Monday, August 8, 2011
What To Do When the Government Shows Up at Your Company?
The government loves to visit subjects and targets of its investigations. Why? They get access to individuals and information without counsel's presence and the ability to ask questions and learn new information.
In today's environment, every company should be prepared. Every possible occurrence should be anticipated. The government may approach executives and officers at their home for a 730 am chat, may serve a grand jury subpoena anytime during the day, may show up early in the morning with a search warrant in hand, or may be ready to hand cuff officers and make sure the press is there to see the "perp" walk. Former US Attorney Rudy Guliani was famous for conducting mass arrests in white collar suites with plenty of press to watch, film and report.
How do you prepare for the government's visit?
Many of these ideas seem obvious but it is surprising how many companies have no protocol in place. They just cannot believe that anything will happen to them.
Every company should:
-- Identify now all the potential persons who may need to be notified quickly in the event of a crisis.
-- For each person, identify a backup person.
-- For each person, obtain work, home and cell numbers.
-- Update the call list regularly. Keep the call list in a place where it is easily accessible 24 hours a day (and not dependent on computer access).
Within the company, the list should include: In-house Counsel; CFO/Treasurer/Senior Management; Investor Relations/Corporate Communications personnel; Security personnel; and Key HR/IT Personnel.
Outside the company, the list should include: Outside Counsel; Media Relations Consultants; Crisis Management Consultants; potentially Auditors; and IT Specialists.

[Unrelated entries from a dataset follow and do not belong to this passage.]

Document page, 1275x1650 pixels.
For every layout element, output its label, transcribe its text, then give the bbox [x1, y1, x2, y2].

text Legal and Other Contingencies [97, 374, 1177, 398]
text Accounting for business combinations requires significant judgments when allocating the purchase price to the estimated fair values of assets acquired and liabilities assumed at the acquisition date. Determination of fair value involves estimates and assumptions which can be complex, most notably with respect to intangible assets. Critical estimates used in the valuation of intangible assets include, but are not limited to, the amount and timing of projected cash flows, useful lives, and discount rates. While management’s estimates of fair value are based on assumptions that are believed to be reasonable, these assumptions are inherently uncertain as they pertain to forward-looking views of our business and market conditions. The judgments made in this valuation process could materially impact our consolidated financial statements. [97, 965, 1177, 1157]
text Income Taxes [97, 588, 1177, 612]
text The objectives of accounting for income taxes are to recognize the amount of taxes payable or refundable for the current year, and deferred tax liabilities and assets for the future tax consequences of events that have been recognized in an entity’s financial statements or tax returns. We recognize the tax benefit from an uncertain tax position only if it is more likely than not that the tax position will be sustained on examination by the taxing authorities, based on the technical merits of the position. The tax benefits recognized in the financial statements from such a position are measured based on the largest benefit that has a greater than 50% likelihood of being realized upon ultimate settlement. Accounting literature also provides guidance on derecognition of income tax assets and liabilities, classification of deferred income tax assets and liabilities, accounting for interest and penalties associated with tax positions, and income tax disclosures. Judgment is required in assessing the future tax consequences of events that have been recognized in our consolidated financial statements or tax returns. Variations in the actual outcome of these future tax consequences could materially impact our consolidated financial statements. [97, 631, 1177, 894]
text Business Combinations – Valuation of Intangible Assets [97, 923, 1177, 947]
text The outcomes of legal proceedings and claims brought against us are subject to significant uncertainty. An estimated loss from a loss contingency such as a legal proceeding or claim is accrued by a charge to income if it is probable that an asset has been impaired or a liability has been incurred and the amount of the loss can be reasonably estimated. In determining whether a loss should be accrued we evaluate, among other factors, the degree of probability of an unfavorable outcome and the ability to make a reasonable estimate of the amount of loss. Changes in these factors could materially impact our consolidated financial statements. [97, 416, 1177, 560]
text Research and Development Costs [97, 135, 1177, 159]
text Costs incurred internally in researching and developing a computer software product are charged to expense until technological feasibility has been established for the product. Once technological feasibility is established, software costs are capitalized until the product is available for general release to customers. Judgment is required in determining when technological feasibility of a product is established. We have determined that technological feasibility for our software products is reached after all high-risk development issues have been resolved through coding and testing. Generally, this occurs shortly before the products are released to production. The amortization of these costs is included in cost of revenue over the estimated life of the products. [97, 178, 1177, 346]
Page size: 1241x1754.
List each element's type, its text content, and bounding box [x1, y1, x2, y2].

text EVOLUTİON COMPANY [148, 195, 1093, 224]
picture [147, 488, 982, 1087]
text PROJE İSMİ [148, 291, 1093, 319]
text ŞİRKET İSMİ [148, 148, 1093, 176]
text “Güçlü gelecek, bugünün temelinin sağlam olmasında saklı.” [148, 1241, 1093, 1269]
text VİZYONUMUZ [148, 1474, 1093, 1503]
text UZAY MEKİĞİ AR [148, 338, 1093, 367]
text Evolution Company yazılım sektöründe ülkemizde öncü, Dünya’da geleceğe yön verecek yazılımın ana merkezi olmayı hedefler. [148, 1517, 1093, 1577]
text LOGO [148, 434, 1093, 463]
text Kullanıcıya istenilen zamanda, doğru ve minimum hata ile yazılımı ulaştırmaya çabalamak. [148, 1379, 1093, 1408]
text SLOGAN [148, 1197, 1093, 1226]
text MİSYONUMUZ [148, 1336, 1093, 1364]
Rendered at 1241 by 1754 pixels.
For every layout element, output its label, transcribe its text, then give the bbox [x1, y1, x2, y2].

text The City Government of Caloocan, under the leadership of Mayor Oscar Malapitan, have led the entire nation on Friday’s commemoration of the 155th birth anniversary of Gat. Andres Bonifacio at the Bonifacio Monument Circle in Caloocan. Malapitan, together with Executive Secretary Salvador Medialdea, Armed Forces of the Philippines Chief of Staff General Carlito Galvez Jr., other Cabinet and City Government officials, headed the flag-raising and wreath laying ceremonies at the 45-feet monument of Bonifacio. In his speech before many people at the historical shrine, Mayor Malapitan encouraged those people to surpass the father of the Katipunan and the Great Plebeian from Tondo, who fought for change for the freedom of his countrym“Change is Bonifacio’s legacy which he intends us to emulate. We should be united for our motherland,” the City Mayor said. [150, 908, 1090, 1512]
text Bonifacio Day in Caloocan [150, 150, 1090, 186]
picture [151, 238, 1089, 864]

If the government shows up with a search warrant in hand, the company must act quickly. The agents will not only be searching through every location where the documents may exist, but they will be conducting on-the-spot interviews of employees.
Employees need to understand how to examine a search warrant, understand the limitations and their rights under the search warrant. In case the agents want to search an area not covered under the search warrant, employees need to know how to respond to a request for consent to search. Most importantly, employees need to delay the search as much as they can so that counsel arrives on the scene. On-the-spot interviews need to be limited -- non-essential employees can be sent home and remaining employees can be advised of their rights by counsel.
Counsel and employees can seek information from the government agents; monitor the search; and learn how to preserve and protect possible privilege claims.
After the search is completed, counsel needs to conduct a post-search inventory and debriefing to gather as many clues and tips as to the nature of the federal investigation.